Six years ago, Shantell Roberts experienced every parent’s biggest nightmare: After a very brief illness, her 1-year-old daughter died from a viral infection. Since then, she has committed her life to advocating for the health of babies and mothers and, in 2012, established Touching Young Lives (TYL), a nonprofit improving the well being of infants and children through public education.
“I was not the first or the last mother to experience a painful and tragic loss,”she says. “But I chose to turn my pain into a purpose.”
Roberts now sits on the advisory board for the University of Maryland Department of Pediatrics’ Center for Infant and Child Loss. She is also currently a safe sleep coordinator for Baltimore City under the B’more for Healthy Babies Safe Sleep Initiative. In this role, she accepts referrals from families in need and supplies them with a Pack-n-Play.
“Two major issues that I encountered in this position: the Pack-n-Play being too large for some living spaces,” she says. “And not being able to serve families outside of Baltimore City.”
According to the Baltimore City Health Department, the city experienced the lowest infant mortality rate on record in 2015: 8.4 per 1,000 live births—a 19 percent decline from 2014. But there is still work to do, especially when its to comes to Sudden Infant Death Syndrome (SIDS), which was responsible for 64 percent of infant deaths in 2015 and usually occurs during sleep.
While researching alternative sleeping spaces for infants, Roberts stumbled across a baby box used by pediatrician Dr. Megan Heere at Temple University Hospital, who got the idea from the Finnish.
Since the 1930s, expectant mothers in Finland have been given a box by the state that includes clothes, sheets, and toys using the empty box as a bed.
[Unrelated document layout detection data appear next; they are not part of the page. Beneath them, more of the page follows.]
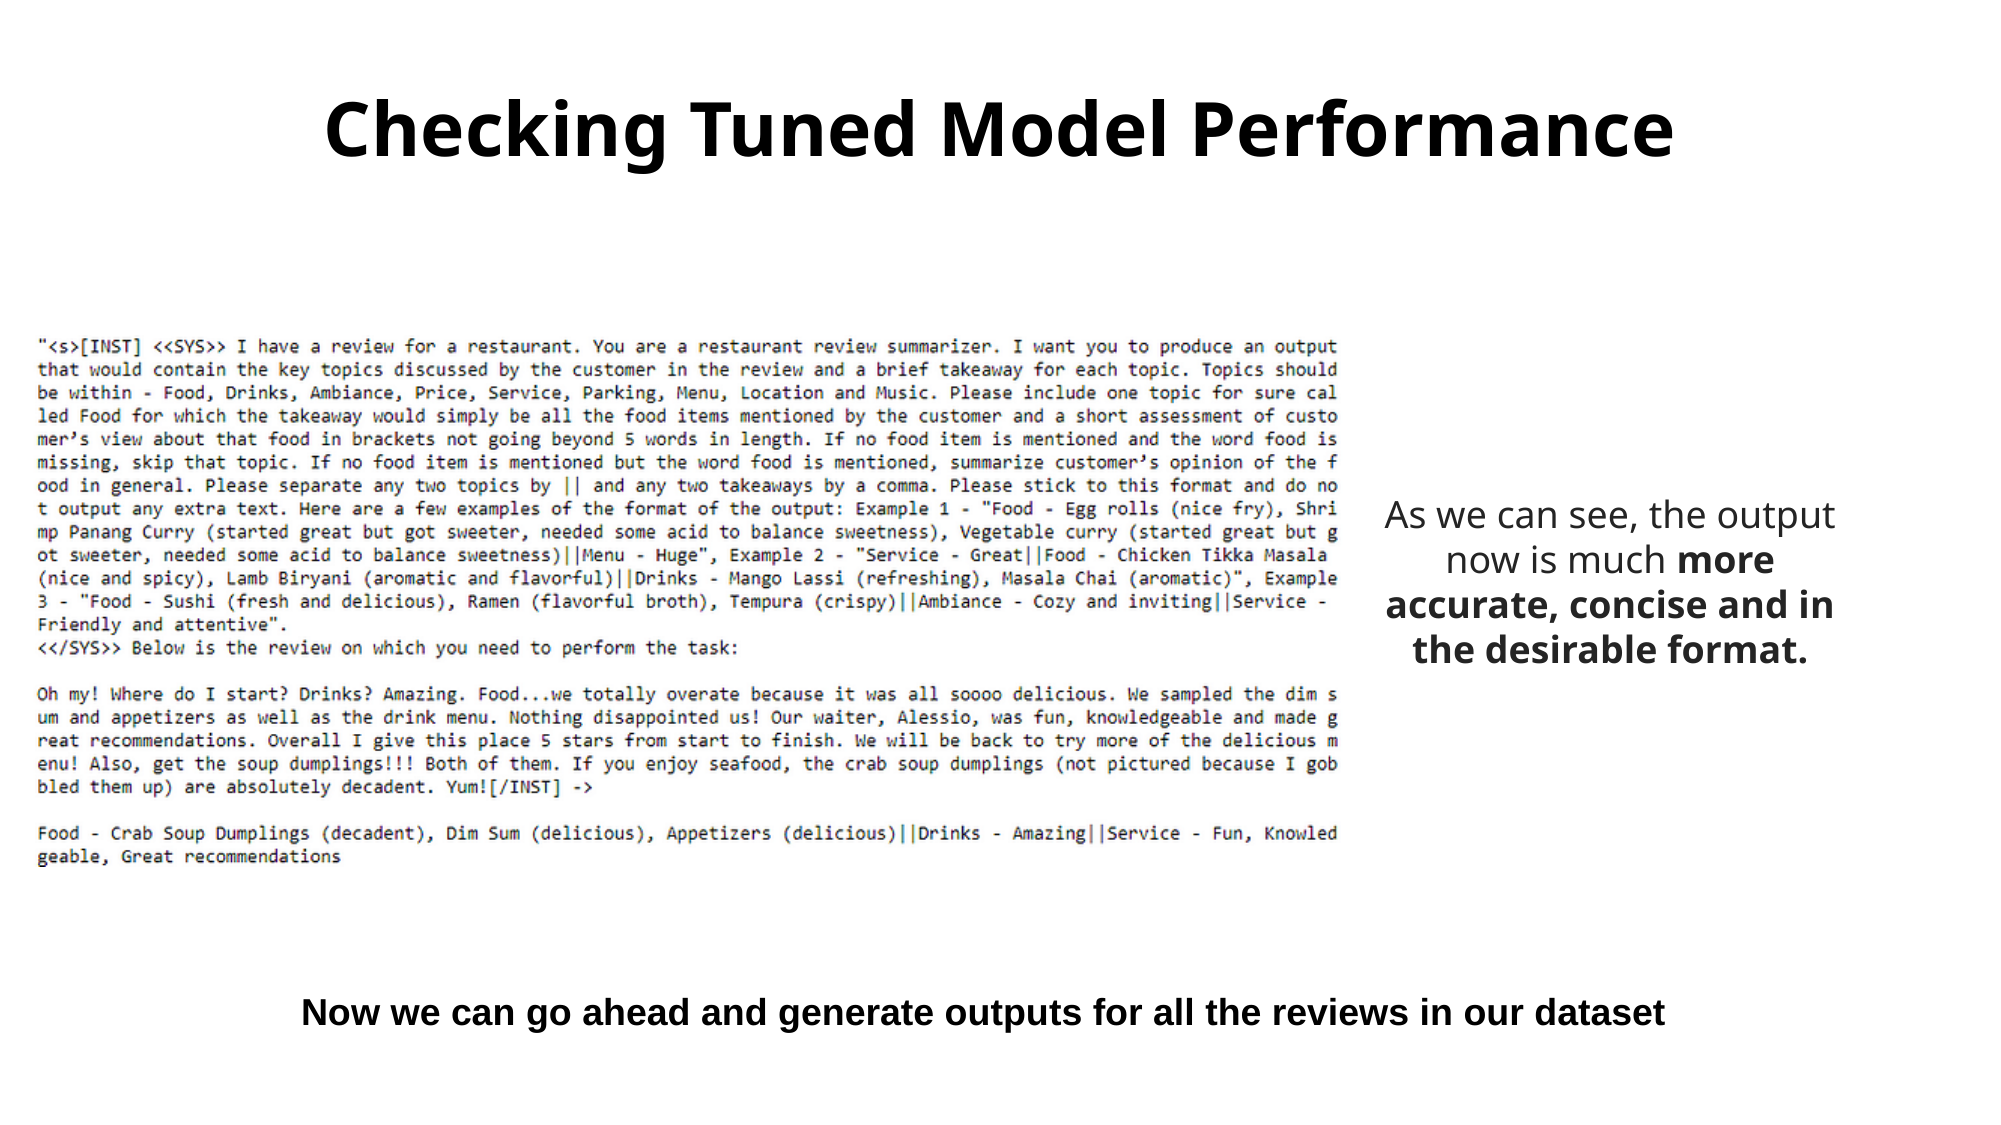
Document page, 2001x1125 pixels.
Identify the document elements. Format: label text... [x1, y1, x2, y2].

text_box Now we can go ahead and generate outputs for all the reviews in our dataset [214, 979, 1754, 1043]
picture [28, 328, 1345, 867]
text_box As we can see, the output now is much more accurate, concise and in the desirable format. [1363, 483, 1858, 679]
title Checking Tuned Model Performance [68, 66, 1932, 192]
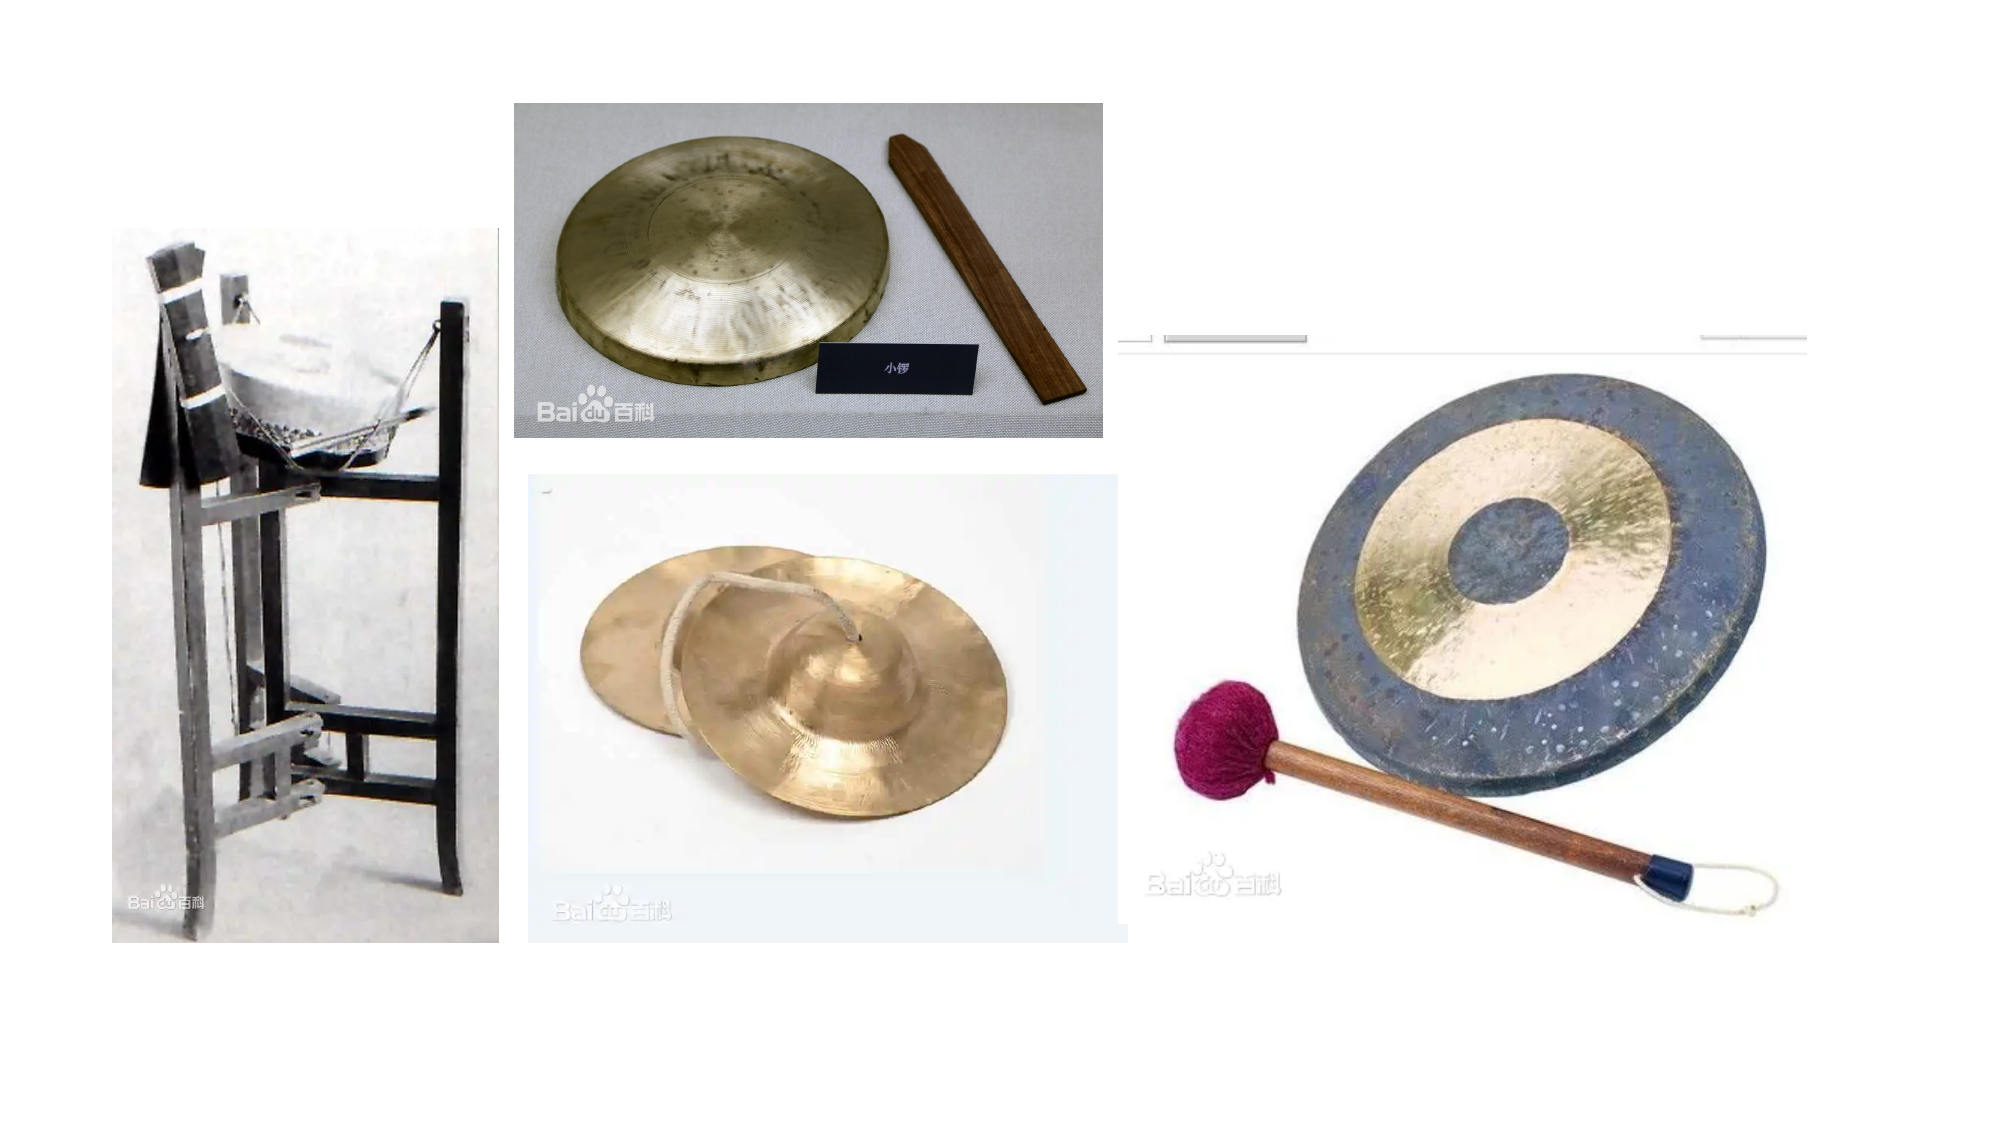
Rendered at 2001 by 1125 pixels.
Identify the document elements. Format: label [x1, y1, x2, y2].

picture [528, 335, 1807, 943]
picture [514, 103, 1103, 438]
list [112, 228, 499, 943]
It has helped the country achieve one of the world’s lowest infant mortality rates, so Roberts was inspired to replicate the same practice in Maryland
She developed the Portable Alternative Crib (PAC) for expectant mothers and caregivers, which will be a box with maternal self-care items and infant care products. But unlike its Finnish predecessor, Robert’s PAC features a mattress at the bottom of the box to serve as a baby’s first bed.
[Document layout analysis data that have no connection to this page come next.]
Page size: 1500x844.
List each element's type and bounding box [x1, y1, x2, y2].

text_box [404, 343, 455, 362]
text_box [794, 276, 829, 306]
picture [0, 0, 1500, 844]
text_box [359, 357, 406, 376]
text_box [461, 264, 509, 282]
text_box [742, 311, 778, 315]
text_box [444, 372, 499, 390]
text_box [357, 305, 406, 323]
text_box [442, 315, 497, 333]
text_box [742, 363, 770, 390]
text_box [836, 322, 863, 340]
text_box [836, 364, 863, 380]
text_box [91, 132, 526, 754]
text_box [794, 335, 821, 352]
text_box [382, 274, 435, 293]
“It’s safe sleep for your baby in its simplest form,” she says. “A baby should sleep alone on their backs with nothing around them, and this provides that safety.”
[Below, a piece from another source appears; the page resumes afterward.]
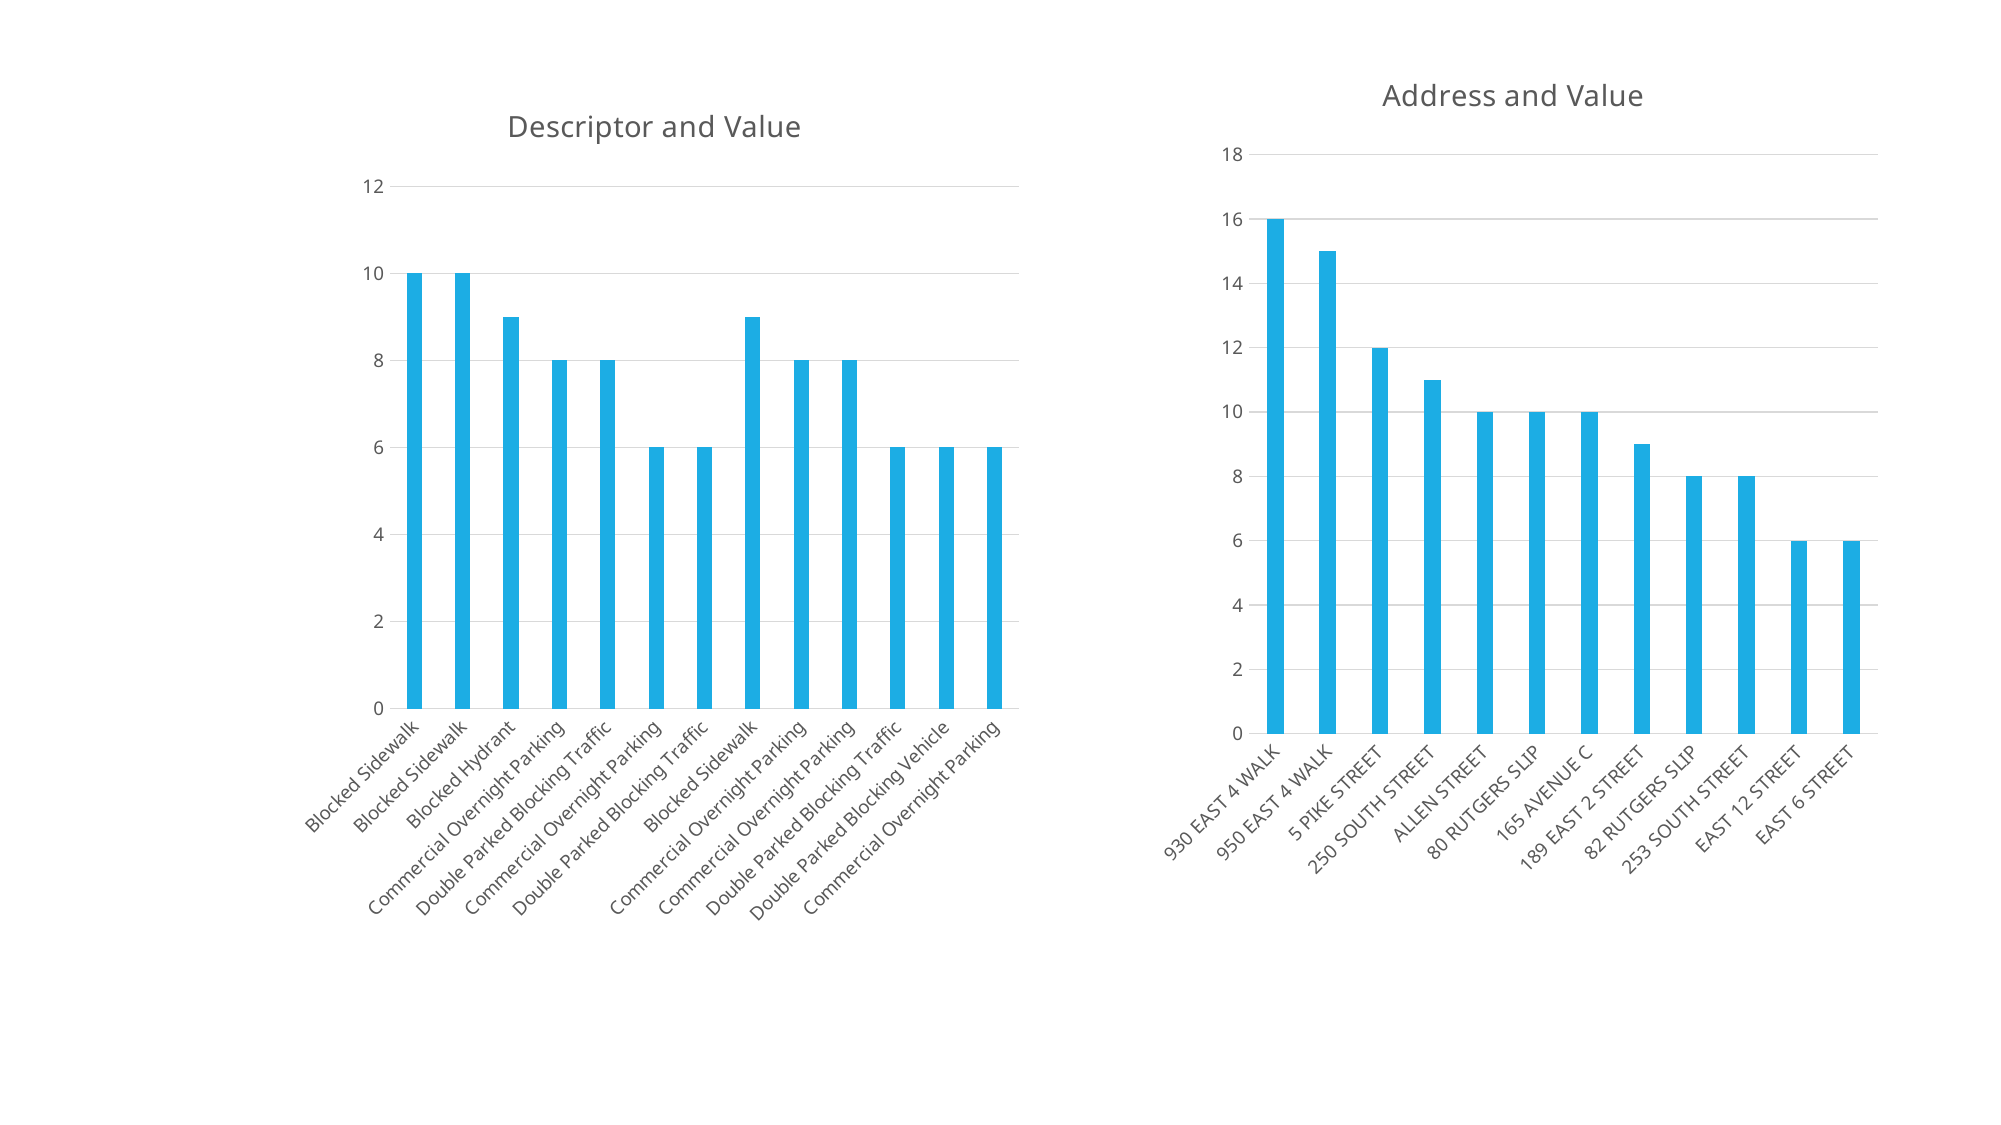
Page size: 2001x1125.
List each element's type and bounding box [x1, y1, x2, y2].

chart [1142, 40, 1893, 898]
chart [283, 71, 1034, 945]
In order to put her dream in motion, Roberts attended a free boot camp at Johns Hopkins Social Innovation Lab to learn techniques to implement her product. While in boot camp, she noticed the innovation lab was still accepting applications for the next cohort, so she applied and was accepted.
As a participant in the incubator, Roberts and nine others each received $1,000 to work on furthering their ideas. At the end of the program, Roberts received an additional $25,000 in seed funding to continue her work on the PAC. For every one sold, an additional PAC will be given to a family in need—and Roberts hopes to provide the product to homeless mothers in the future.
“I want to show that anybody, at any economic level can use this baby box,” she says. “My mission has always been to prevent others from experiencing the same pain that I did.”